→ Data to use:
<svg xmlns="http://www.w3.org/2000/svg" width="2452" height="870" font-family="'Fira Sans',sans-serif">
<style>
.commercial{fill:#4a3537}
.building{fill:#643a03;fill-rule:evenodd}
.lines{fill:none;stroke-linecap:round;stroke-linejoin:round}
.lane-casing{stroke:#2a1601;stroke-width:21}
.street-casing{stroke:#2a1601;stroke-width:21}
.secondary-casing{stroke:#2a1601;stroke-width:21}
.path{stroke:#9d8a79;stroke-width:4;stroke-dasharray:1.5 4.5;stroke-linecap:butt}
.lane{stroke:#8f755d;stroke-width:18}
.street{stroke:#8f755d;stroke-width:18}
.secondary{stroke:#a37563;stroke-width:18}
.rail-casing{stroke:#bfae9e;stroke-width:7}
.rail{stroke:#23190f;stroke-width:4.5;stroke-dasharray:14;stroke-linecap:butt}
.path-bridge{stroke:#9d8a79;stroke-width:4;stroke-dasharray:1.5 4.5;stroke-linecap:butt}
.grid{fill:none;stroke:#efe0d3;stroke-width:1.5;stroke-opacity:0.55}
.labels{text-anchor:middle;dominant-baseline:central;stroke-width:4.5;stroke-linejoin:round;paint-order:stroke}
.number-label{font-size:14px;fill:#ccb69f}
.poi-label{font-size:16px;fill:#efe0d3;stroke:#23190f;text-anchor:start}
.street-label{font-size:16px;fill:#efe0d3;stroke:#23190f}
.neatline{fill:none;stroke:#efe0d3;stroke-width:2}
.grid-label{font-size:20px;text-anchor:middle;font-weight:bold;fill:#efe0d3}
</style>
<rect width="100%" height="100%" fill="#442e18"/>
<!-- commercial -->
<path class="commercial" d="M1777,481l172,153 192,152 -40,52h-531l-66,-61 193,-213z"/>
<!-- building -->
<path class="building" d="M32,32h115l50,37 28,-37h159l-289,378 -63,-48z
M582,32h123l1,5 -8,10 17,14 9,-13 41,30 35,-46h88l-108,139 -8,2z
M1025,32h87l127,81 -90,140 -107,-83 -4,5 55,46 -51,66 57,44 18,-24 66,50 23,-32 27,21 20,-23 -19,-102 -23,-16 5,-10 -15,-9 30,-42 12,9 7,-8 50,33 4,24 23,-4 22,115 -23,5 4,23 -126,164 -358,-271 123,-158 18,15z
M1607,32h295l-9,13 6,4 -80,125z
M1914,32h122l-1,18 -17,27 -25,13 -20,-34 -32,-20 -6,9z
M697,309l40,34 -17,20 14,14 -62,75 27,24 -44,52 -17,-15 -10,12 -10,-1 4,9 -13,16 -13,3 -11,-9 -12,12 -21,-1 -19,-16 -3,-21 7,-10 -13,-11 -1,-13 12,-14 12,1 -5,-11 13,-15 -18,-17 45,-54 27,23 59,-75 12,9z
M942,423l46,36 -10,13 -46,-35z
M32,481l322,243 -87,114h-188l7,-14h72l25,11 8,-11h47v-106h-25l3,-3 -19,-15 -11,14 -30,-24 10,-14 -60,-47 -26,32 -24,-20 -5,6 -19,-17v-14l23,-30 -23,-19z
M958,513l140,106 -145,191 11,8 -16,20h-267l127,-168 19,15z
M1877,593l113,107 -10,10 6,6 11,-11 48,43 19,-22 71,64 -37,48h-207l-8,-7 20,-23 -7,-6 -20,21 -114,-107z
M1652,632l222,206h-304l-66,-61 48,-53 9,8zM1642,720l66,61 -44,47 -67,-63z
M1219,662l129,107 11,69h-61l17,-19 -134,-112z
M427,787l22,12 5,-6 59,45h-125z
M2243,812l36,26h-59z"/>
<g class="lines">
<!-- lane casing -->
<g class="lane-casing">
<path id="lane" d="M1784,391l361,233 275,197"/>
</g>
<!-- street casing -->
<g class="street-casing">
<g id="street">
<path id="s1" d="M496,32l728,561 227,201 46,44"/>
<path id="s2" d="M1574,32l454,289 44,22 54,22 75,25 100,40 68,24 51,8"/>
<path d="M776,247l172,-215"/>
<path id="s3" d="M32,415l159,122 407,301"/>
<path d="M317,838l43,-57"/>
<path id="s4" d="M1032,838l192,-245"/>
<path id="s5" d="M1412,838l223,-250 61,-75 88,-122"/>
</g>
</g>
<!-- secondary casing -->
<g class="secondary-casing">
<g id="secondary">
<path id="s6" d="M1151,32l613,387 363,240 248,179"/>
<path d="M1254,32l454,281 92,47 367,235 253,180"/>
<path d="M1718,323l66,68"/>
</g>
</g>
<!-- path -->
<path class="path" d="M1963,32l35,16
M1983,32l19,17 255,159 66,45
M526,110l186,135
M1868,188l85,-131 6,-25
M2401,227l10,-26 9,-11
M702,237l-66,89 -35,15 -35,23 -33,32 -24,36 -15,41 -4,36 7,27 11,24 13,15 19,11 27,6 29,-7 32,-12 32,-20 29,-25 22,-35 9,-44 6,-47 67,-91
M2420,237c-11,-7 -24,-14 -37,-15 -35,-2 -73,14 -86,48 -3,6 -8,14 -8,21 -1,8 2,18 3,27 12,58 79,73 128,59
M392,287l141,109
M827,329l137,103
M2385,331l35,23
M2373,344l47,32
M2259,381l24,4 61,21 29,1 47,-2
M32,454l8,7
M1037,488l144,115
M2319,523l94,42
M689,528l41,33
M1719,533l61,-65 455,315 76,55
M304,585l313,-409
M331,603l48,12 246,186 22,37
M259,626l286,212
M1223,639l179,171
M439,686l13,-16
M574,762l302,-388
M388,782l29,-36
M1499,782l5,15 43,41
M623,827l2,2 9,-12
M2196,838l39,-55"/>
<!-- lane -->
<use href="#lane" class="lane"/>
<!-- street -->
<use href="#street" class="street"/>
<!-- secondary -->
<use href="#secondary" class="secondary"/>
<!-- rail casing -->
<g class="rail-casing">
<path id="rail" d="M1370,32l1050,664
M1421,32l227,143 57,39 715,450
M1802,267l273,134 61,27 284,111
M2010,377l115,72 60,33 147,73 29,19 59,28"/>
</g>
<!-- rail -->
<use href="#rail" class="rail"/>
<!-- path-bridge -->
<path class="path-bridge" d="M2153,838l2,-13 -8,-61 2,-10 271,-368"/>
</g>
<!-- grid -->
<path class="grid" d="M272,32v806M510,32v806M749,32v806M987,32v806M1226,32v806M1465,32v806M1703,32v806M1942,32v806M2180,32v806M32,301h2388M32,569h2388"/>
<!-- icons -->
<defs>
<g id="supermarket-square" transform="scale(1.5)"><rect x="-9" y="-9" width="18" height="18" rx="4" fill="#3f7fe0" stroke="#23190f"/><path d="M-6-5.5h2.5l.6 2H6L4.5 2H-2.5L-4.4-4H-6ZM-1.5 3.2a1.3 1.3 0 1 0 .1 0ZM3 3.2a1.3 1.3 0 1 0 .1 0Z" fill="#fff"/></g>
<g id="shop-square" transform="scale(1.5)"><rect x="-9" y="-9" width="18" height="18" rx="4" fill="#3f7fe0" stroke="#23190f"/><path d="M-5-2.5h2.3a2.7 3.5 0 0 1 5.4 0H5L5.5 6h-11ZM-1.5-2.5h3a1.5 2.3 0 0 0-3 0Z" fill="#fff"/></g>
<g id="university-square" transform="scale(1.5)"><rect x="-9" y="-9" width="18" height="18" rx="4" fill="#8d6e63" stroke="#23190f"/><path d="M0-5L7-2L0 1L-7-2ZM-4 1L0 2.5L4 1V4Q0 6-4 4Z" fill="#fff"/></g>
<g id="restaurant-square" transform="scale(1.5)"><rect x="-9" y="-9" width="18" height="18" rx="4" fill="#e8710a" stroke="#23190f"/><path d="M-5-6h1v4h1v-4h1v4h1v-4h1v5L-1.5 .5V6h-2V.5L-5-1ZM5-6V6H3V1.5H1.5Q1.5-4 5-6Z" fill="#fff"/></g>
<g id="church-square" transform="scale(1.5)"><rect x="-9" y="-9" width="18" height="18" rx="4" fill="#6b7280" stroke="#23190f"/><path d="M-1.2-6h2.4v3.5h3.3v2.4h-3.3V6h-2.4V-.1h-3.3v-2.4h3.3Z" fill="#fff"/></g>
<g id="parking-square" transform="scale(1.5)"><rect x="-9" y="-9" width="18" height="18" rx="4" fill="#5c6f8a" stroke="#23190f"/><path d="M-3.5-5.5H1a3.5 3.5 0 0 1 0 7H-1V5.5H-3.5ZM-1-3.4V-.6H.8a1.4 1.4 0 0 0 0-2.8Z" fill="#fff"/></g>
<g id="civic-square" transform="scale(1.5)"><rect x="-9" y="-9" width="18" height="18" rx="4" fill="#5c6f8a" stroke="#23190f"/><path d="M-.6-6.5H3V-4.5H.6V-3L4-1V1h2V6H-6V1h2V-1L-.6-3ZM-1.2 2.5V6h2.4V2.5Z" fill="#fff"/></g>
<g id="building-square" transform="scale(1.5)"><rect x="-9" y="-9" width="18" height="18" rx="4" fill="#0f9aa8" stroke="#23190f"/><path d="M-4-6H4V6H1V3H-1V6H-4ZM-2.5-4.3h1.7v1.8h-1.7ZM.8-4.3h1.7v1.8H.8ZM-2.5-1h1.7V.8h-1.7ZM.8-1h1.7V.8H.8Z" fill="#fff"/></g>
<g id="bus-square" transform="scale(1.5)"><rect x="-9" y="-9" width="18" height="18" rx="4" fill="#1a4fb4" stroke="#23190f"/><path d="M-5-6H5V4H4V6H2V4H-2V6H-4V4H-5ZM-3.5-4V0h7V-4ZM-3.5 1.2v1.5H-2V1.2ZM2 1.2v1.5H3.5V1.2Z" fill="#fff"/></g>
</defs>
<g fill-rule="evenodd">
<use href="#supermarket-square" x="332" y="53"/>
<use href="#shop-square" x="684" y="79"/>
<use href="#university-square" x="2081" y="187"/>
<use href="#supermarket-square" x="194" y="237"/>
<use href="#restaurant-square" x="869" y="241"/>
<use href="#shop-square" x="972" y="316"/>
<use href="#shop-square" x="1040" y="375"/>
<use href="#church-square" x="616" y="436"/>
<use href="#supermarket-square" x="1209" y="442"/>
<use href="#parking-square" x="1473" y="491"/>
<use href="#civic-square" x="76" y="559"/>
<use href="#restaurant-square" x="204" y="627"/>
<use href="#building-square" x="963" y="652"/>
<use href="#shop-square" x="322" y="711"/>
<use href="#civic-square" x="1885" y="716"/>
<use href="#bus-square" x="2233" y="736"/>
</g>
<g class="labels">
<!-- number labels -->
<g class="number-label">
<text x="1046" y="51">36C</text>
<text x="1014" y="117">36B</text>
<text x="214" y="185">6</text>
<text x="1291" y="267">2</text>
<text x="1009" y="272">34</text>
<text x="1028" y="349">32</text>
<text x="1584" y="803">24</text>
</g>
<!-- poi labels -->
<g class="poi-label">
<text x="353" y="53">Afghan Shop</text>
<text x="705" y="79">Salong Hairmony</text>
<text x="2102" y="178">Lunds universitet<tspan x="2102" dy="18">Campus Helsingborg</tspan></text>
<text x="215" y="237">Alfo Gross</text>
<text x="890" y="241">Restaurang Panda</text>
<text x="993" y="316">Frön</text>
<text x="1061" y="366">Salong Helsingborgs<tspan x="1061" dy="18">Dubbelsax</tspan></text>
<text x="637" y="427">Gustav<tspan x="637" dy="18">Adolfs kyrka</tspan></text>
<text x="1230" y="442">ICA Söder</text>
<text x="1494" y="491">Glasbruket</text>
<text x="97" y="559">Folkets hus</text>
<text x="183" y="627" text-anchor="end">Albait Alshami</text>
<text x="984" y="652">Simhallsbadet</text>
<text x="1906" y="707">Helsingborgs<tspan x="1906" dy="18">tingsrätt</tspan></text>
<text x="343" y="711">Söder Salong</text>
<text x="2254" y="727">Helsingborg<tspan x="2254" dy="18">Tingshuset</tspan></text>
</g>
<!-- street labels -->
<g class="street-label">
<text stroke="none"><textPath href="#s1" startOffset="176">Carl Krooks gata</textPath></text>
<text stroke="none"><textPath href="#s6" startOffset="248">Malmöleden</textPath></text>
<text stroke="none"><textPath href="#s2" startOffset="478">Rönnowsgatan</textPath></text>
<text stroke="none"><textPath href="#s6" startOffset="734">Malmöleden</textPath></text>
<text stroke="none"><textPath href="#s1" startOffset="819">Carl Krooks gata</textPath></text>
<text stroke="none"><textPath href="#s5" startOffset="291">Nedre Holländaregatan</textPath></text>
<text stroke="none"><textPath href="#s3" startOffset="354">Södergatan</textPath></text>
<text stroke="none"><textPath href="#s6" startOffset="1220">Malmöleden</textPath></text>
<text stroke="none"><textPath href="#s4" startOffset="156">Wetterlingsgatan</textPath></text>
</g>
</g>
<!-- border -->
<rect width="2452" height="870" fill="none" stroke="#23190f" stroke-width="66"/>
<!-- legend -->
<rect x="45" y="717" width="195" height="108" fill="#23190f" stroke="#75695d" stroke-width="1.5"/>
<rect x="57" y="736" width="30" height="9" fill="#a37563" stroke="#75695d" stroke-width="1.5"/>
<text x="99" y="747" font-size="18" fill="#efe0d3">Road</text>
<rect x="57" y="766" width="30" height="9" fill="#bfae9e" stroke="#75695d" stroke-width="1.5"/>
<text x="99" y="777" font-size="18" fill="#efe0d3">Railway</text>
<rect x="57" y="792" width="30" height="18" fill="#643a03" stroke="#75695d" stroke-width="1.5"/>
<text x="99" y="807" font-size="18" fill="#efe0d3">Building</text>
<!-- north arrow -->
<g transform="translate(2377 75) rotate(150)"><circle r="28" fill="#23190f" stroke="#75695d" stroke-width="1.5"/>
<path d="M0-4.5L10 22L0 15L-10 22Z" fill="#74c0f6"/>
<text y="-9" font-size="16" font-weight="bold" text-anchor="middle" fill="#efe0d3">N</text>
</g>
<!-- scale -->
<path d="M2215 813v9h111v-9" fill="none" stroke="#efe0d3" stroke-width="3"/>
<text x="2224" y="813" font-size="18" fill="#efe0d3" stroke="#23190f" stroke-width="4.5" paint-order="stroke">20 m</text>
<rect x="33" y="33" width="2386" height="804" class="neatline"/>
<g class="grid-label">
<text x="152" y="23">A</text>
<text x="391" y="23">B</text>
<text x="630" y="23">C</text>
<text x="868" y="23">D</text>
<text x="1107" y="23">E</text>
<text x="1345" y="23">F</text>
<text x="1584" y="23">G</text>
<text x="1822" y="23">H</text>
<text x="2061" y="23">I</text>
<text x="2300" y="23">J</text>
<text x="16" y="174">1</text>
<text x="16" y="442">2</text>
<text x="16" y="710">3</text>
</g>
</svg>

→ Exercise aim: From the records above, print exactly the lines that run from the line with "<!-- lane casing -->" to the line with "M1802,267l273,134 61,27 284,111", inclusive.

→ Task response:
<!-- lane casing -->
<g class="lane-casing">
<path id="lane" d="M1784,391l361,233 275,197"/>
</g>
<!-- street casing -->
<g class="street-casing">
<g id="street">
<path id="s1" d="M496,32l728,561 227,201 46,44"/>
<path id="s2" d="M1574,32l454,289 44,22 54,22 75,25 100,40 68,24 51,8"/>
<path d="M776,247l172,-215"/>
<path id="s3" d="M32,415l159,122 407,301"/>
<path d="M317,838l43,-57"/>
<path id="s4" d="M1032,838l192,-245"/>
<path id="s5" d="M1412,838l223,-250 61,-75 88,-122"/>
</g>
</g>
<!-- secondary casing -->
<g class="secondary-casing">
<g id="secondary">
<path id="s6" d="M1151,32l613,387 363,240 248,179"/>
<path d="M1254,32l454,281 92,47 367,235 253,180"/>
<path d="M1718,323l66,68"/>
</g>
</g>
<!-- path -->
<path class="path" d="M1963,32l35,16
M1983,32l19,17 255,159 66,45
M526,110l186,135
M1868,188l85,-131 6,-25
M2401,227l10,-26 9,-11
M702,237l-66,89 -35,15 -35,23 -33,32 -24,36 -15,41 -4,36 7,27 11,24 13,15 19,11 27,6 29,-7 32,-12 32,-20 29,-25 22,-35 9,-44 6,-47 67,-91
M2420,237c-11,-7 -24,-14 -37,-15 -35,-2 -73,14 -86,48 -3,6 -8,14 -8,21 -1,8 2,18 3,27 12,58 79,73 128,59
M392,287l141,109
M827,329l137,103
M2385,331l35,23
M2373,344l47,32
M2259,381l24,4 61,21 29,1 47,-2
M32,454l8,7
M1037,488l144,115
M2319,523l94,42
M689,528l41,33
M1719,533l61,-65 455,315 76,55
M304,585l313,-409
M331,603l48,12 246,186 22,37
M259,626l286,212
M1223,639l179,171
M439,686l13,-16
M574,762l302,-388
M388,782l29,-36
M1499,782l5,15 43,41
M623,827l2,2 9,-12
M2196,838l39,-55"/>
<!-- lane -->
<use href="#lane" class="lane"/>
<!-- street -->
<use href="#street" class="street"/>
<!-- secondary -->
<use href="#secondary" class="secondary"/>
<!-- rail casing -->
<g class="rail-casing">
<path id="rail" d="M1370,32l1050,664
M1421,32l227,143 57,39 715,450
M1802,267l273,134 61,27 284,111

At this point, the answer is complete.